__Source material__.
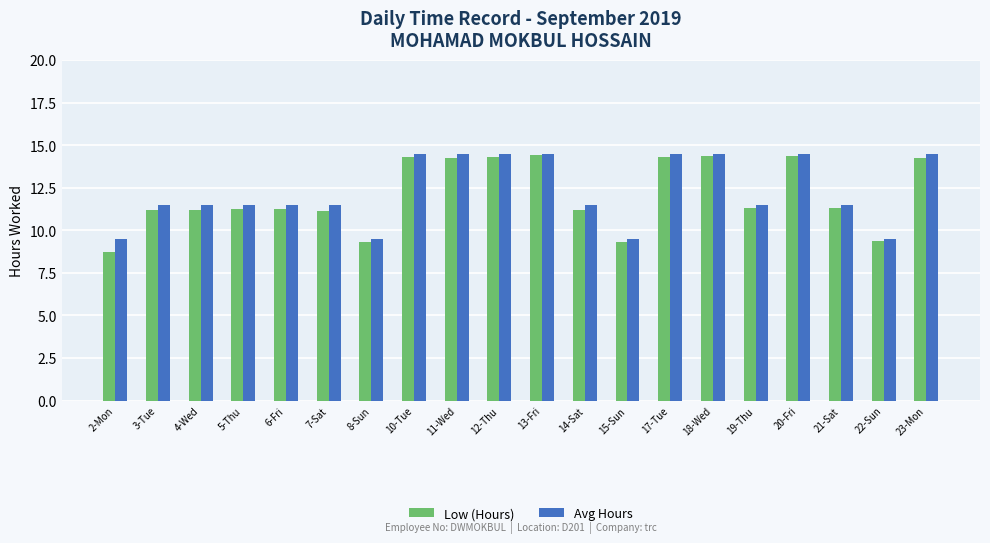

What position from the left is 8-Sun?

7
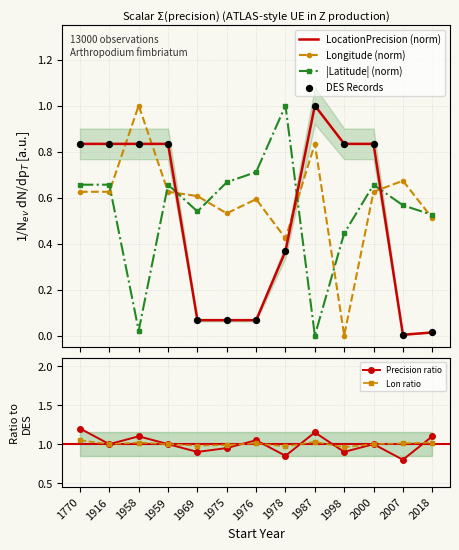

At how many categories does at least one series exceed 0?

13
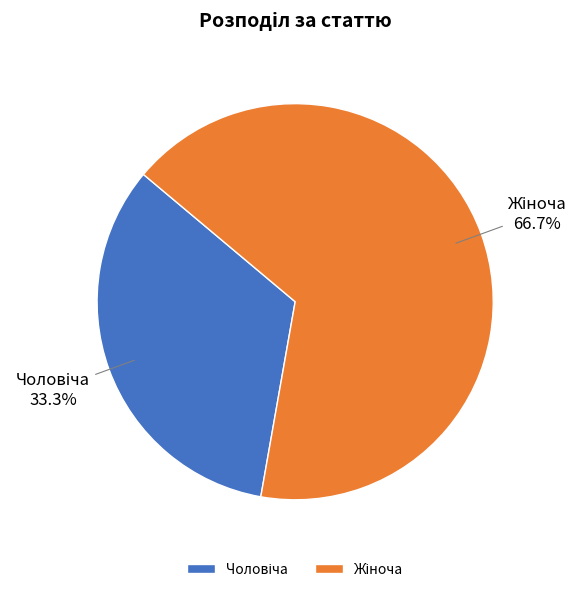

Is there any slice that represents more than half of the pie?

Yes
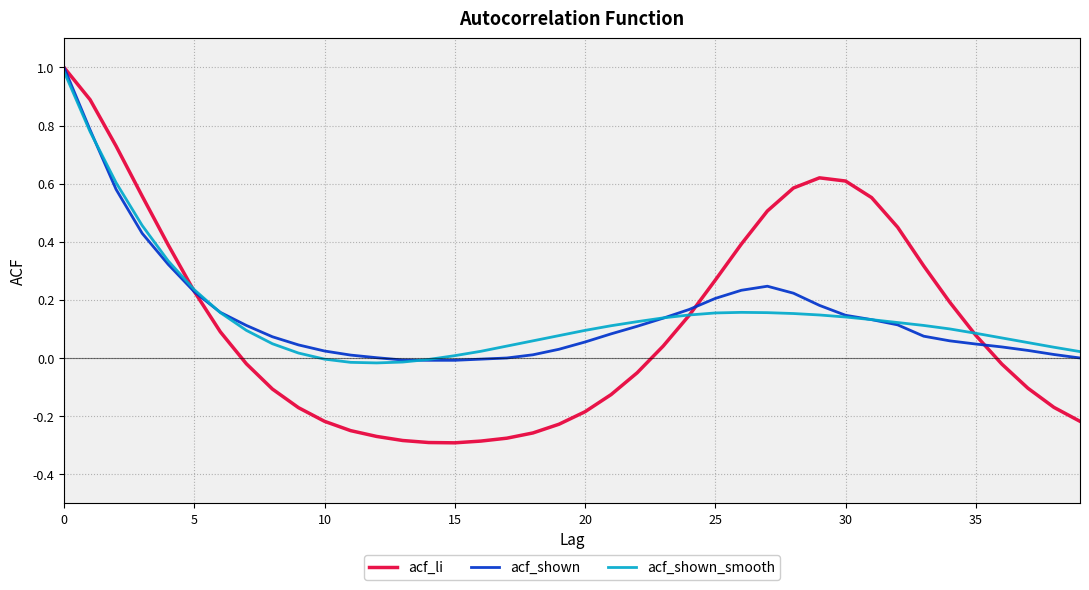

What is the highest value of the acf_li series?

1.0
...
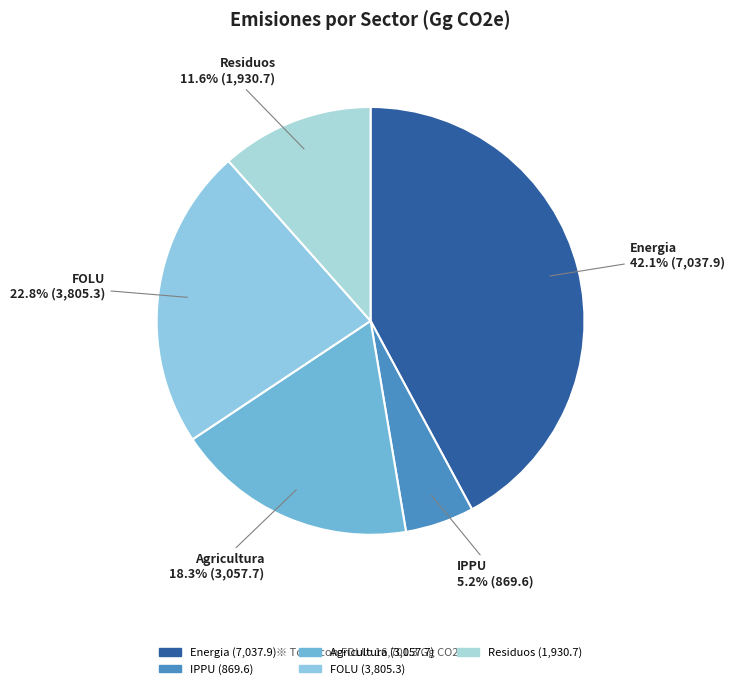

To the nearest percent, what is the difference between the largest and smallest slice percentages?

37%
--
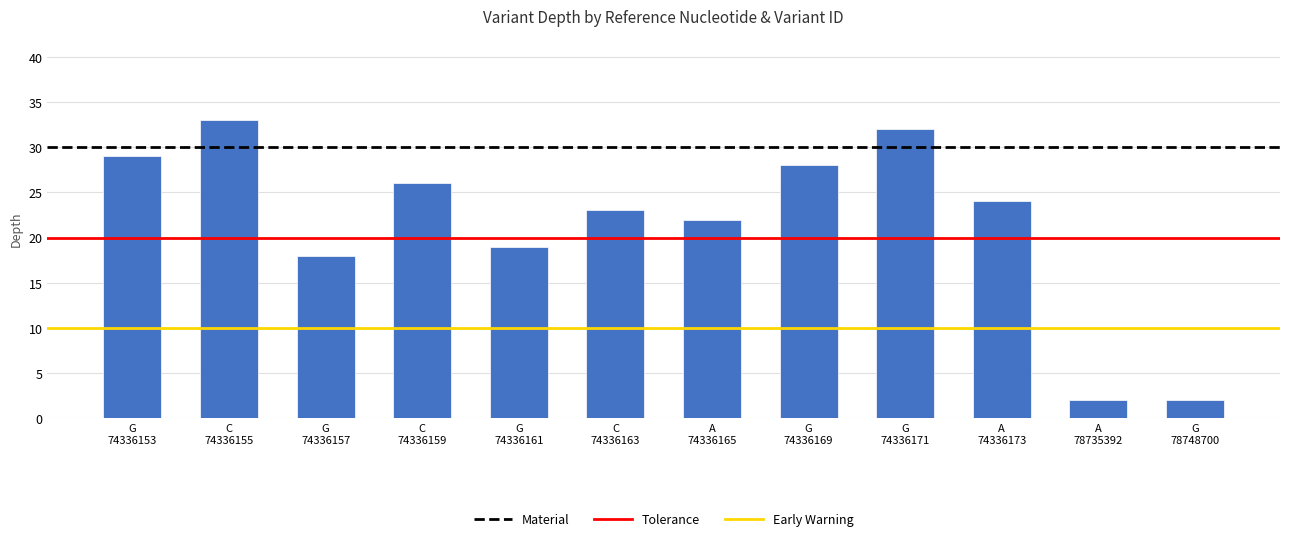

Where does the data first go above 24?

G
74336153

__Try it__. Please collect every line from the records above that contains the word "does", and copy each one in full. Case matters.

__Task solution__.
At how many categories does at least one series exceed 0?
Where does the data first go above 24?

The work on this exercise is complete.